Instant Access to Army Libraries Now Just a Mouse Click Away
April 28, 2011
In October, the Army's General Library Information System switched to new software. Now registered users worldwide, including those who are deployed, can borrow a book via GLIS.
Currently 67 of the Army MWR Libraries have migrated to the new system. By the end of 2012, all of the Army's 85 main and branch libraries will be operating under the new system.
The GLIS software empowers users to write reviews, rate books, request titles, and renew materials. Registered GLIS users are able to search their library's catalog, view their account, search across many data sources for information, ask a librarian for help locating information, download audio books to iPods and MP3 Players, and read magazines and ebooks-all online.
The GLIS catalog also includes enhanced library catalog information - to include images of book covers, book reviews, tables of contents and best-seller lists. With GLIS, deployed Soldiers have many of the same library and information services they would have through their installation library.
For the FMWRC Library Program, the challenge is to provide easily-accessible and user-friendly services, given the logistics of ever-moving populations, the complexity of worldwide locations and multiple languages, and wartime security considerations.
"We made the decision to use the military ID card as a library card and to use email to communicate, so that Soldiers are able to use any MWR library, whether deployed, on TDY, or stationed in a remote location," FMWRC Librarian Carla Pomager said.

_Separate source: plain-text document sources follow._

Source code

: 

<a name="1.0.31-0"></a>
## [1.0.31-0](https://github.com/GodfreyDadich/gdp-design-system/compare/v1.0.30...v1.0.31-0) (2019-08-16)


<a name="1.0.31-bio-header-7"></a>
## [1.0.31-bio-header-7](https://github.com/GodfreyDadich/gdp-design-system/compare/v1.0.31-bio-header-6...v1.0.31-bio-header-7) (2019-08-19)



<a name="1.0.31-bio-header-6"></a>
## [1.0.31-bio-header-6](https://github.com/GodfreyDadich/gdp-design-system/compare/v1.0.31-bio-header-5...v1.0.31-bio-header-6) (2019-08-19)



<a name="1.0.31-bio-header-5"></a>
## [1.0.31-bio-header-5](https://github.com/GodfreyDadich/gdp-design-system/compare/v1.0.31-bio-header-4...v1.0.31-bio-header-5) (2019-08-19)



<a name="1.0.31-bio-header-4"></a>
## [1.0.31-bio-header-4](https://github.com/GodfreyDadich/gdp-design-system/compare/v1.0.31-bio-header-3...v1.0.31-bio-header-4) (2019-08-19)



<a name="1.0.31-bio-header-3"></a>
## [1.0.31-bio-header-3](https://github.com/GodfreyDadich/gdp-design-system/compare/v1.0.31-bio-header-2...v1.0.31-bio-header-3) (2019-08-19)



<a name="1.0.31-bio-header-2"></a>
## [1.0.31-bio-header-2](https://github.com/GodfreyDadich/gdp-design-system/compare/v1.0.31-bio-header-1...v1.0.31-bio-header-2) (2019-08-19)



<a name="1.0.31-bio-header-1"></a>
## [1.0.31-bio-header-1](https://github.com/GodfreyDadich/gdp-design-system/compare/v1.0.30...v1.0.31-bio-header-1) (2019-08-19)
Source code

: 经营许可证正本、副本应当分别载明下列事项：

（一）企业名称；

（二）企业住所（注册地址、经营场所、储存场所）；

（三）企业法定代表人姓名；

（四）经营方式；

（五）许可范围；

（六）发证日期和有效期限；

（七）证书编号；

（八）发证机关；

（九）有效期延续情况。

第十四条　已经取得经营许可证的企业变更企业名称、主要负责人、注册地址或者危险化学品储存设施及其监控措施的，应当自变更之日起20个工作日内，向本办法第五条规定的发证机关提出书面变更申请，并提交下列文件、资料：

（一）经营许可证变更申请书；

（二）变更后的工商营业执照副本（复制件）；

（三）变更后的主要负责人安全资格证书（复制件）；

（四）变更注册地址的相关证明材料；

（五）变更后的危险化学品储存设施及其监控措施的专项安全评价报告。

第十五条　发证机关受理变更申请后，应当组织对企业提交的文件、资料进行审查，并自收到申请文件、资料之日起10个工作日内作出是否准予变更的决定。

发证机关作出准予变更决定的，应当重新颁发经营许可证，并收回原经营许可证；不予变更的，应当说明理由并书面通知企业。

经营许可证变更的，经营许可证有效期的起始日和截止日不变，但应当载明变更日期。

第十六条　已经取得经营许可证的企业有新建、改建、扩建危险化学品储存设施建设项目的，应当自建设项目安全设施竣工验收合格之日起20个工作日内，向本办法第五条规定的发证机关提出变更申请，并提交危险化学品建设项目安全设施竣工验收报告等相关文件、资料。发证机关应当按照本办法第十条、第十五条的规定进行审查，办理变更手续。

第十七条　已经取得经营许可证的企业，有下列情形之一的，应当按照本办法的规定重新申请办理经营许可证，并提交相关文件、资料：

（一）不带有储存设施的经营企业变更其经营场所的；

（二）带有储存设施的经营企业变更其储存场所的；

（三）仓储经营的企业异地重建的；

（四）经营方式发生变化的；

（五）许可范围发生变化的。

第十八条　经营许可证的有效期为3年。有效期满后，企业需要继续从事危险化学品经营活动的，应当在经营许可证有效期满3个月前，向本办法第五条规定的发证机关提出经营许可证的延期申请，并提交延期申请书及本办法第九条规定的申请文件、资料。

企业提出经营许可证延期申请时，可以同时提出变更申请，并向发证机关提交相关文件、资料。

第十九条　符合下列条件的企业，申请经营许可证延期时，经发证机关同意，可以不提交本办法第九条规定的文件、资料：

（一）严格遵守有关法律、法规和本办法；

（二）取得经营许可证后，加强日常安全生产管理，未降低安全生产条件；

"Soldiers still need to contact us to modify their accounts for deployed service, but then the power is in their own hands. The ability to do research on their own and privately request materials is a great innovation," according to Germany's Web and Systems Librarian Amy Drayer.
Soon, library users will also be able to search their library's catalog and place requests through their smart phones.
But GLIS is not only a catalog of materials available within the libraries. It also links to more than 13,000 full text magazines, ebooks, college guides, and career information resources.
These resources include practice tests for college entrance exams, practice tests for entrance into the armed services, automotive repair manuals, and products geared to school curriculums.
"Soldiers, their Families and the Civilians that support them all need to feel like they are not isolated or in a completely different environment," Drayer said.
"We provide as many different services as we can, to bring a sense of home to them. While our mission is to support the troops, we find we often support them by providing a 'normal' atmosphere for their Families," she continued.
Jackie Stafford, FMWR librarian in Korea, believes that the standardization of the new system brings an added benefit.
"Familiarity of any kind is helpful when traveling to a new location. If a Soldier leaves a base where Millennium is used, he or she can feel assured about knowing how to use the same library system at the new assignment," Stafford said.
Another distinct advantage to the new system is the transportability of the books themselves.
Resource materials checked out from the Yongsan library in Seoul can be returned to Fort Belvoir in Virginia. A Soldier, about to be deployed to Iraq from the Patrick Henry Village installation in Heidelberg, can set up an account so that a book can be requested through GLIS, shipped downrange to the deployed location, and returned to the loaning library.
Materials destined for Afghanistan or Iraq usually are transferred from an FMWR library in Europe through the Army Postal Service at no cost to the Soldier.
So, for a Soldier or Civilian stationed in the Mizan District in Zabul Province, Afghanistan, his battle to gain knowledge or simply escape the rigors of combat for a few hours of rest and relaxation with a good book just got simpler.